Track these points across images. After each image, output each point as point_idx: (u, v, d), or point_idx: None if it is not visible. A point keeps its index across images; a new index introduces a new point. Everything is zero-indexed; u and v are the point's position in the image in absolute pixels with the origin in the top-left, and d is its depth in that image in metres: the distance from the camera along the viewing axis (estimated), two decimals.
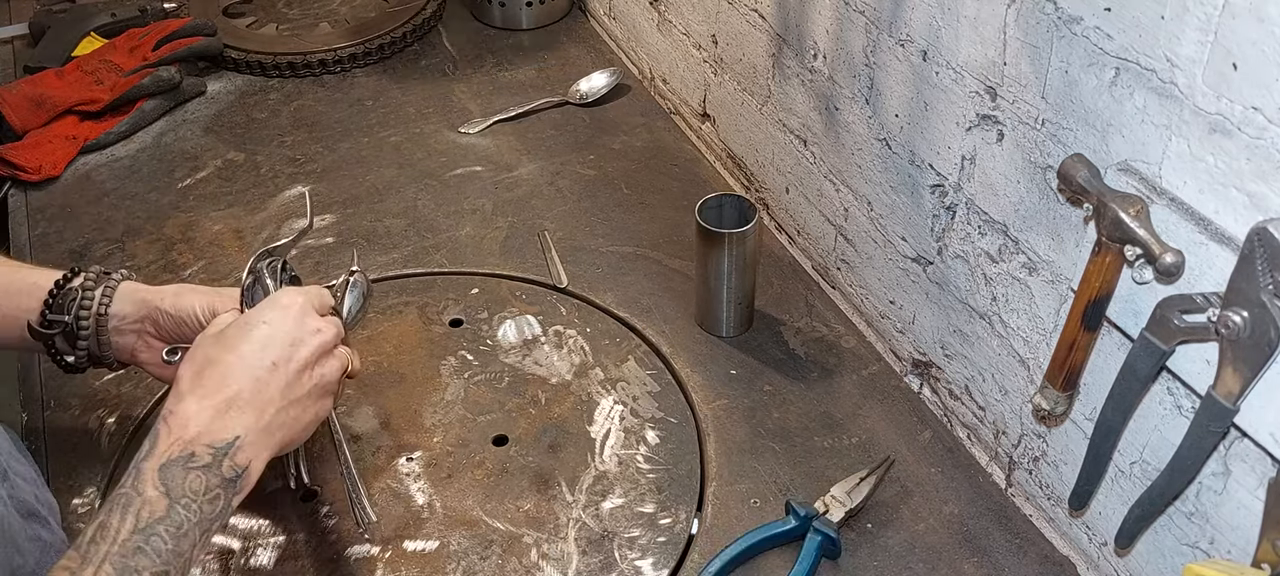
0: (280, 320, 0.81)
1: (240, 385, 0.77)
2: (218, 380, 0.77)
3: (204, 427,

*WHAT NEEDS TO BE DONE*
Return the listing unchanged except for the pictures, which should be dropped.

*RESPONSE TO THIS EXERCISE*
Track these points across images. After each image, output each point as point_idx: (u, v, d), or point_idx: None if it is not visible. A point keeps its index across images; a new index introduces a new point. Everything is zero-indexed; u and v are the point's position in the image in absolute pixels with the origin in the top-left, and d is its depth in that image in metres: the distance from the camera along the viewing axis (estimated), two decimals.
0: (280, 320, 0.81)
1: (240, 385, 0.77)
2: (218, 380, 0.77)
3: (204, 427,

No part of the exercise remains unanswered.